On August 26, 2016, he forced himself into the plane and, once it was up in the air, jumped over the threshold toward the world below. As soon as he was airborne, his life changed forever. 

“The second we left the airplane I was like, yep, this is what I want to do,” he recalled.

When he hit the ground, he asked the cameraman who had jumped alongside him how he could get a similar job. The cameraman suggested a training course being held the following weekend. It was the last session of the year, so Kanouff registered. A week after his first jump, he was on his way to making a career out of skydiving. 

At the time of the interview, Kanouff had completed 704 jumps—most of them clothed—in nearly a dozen different states. He has become a sought-after motivational speaker and positioned himself at the sport’s vanguard. But when he decided to go after the world record, he didn’t want to make it about himself. It wasn’t even about skydiving. Kanouff used the platform to raise awareness for another cause close to his heart: men’s mental health.

Within a five-month span leading up to his record-setting day in June 2021, Kanouff lost four people close to him to suicide: his grandfather, his childhood neighbor, his high school best friend, and a fellow member of the skydiving community. It is tradition in skydiving culture to complete one’s 100th jump in the buff, but the man who has set naked skydiving records declined to make his century-milestone in this traditional way. “I jumped naked for the first time filming another jumper’s 100th celebration,” Kanouff said, noting that it was for his jumping buddy, who took his own life just before his own century milestone. That’s when Kanouff decided his record would be set naked. The folks at Guinness told him he needed to jump 24 times to set the record. He chose 60 to represent the number of men who die of suicide every hour.

He contacted the men’s health nonprofit Movember Foundation, and the organization agreed to back the project. A team of volunteers from the Lincoln Sport Parachute Club, Kanouff’s home drop zone, helped plan and execute the day without any hiccups, repacking his parachutes after jumps, monitoring his hydration, and even cooking him bacon and eggs for sustenance. Kanouff alternated between five different parachutes, each re-packed by his team between uses, and two aircrafts. He typically jumps from 10,000 and 14,000 feet, but in order to maximize his total, all of his 60 record-setting jumps were from between 2,500 and 3,000 feet. He estimated that each jump took between seven and nine minutes.

And Guinness World Records wasn’t the day’s only governing body to sanction the event. Jeff Dawson, the founder and president of the Society for the Advancement of Naked Skydiving, drove in from Milwaukee to serve as a verifying official. On jump number 37 of the day, Dawson stripped down and joined Kanouff.

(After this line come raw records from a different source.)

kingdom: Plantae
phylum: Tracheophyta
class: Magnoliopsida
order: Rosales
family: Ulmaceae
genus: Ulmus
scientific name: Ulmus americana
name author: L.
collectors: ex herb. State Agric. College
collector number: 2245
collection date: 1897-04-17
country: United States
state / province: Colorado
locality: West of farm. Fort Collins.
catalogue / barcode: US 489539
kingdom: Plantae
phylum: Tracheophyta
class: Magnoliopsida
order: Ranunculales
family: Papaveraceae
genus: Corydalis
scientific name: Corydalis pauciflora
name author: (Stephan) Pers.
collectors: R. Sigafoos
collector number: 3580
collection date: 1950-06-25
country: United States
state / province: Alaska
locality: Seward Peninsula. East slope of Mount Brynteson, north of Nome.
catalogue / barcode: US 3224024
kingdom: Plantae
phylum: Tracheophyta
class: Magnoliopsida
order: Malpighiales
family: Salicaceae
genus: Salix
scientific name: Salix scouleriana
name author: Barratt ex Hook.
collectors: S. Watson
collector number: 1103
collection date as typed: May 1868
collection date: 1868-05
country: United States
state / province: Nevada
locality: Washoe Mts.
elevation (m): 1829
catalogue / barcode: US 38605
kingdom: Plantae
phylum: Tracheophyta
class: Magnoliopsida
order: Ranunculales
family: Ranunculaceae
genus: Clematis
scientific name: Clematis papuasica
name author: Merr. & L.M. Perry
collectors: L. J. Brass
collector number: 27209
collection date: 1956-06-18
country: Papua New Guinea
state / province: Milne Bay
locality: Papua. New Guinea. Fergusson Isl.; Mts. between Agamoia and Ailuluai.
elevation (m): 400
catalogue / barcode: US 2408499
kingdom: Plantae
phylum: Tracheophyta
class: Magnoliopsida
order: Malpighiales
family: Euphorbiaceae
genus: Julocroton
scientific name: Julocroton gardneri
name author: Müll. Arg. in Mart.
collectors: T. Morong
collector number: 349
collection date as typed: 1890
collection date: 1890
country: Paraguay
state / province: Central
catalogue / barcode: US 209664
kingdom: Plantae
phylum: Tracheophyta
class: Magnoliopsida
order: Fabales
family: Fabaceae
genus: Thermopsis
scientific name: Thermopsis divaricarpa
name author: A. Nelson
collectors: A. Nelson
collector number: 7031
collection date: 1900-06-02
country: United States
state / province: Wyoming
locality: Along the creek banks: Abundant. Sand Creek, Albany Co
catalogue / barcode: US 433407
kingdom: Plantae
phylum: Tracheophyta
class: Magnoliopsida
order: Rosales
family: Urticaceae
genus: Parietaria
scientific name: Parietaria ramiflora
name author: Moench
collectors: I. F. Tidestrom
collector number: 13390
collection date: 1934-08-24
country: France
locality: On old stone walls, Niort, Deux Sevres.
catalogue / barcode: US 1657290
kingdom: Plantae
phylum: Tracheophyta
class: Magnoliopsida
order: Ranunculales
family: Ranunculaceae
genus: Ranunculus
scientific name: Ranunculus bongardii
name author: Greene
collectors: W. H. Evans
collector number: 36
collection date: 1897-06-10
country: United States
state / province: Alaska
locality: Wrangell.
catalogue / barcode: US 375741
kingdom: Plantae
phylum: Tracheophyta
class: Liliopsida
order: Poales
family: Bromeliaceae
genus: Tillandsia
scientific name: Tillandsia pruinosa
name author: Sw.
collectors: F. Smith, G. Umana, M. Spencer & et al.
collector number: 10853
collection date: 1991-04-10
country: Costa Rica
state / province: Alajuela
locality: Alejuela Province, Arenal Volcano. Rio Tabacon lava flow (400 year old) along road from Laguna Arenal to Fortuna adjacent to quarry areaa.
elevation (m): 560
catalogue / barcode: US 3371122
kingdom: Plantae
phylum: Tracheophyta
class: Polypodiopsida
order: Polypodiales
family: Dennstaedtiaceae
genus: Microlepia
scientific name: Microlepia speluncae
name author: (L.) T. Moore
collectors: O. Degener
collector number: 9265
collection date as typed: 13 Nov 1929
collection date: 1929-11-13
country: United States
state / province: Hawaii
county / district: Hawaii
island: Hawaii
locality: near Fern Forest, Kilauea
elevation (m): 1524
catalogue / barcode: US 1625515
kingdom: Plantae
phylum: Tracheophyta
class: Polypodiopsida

“It’s freedom, it’s breaking the rules, being naughty, doing things that the rest of society wouldn’t normally accept,” said Dawson, who also holds the world record for number of cumulative naked jumps. “But mainly it’s the sense of freedom and just being able to go out there and enjoy the skydive without any clothes on with friends who are doing the same.”

Kanouff and Dawson even joined hands briefly during their jump to set the Nebraska state SANS record for a formation with two people—yet another accomplishment during a day that raised nearly $13,600 for Movember, set a World Record, and launched Kanouff’s career to new heights. There would be more than 500 news stories about the feat appearing across 25 countries. The Hollywood mainstay Skydive Perris would take notice, and recruit Kanouff to California to serve as a cameraman and instructor. There would be agents and PR teams and podcast appearances. But as soon as his feet hit the ground for the 60th time, none of that was on his mind, only jubilation, fellowship, and pie.

He hasn’t stopped yet. In late February, Kanouff set the record for largest naked formation jump, bringing his total of naked jumps (at presstime) to 84.

“It was surreality is what it was,” he said of the sugar-soaked culmination in June. “I couldn’t believe it was happening.”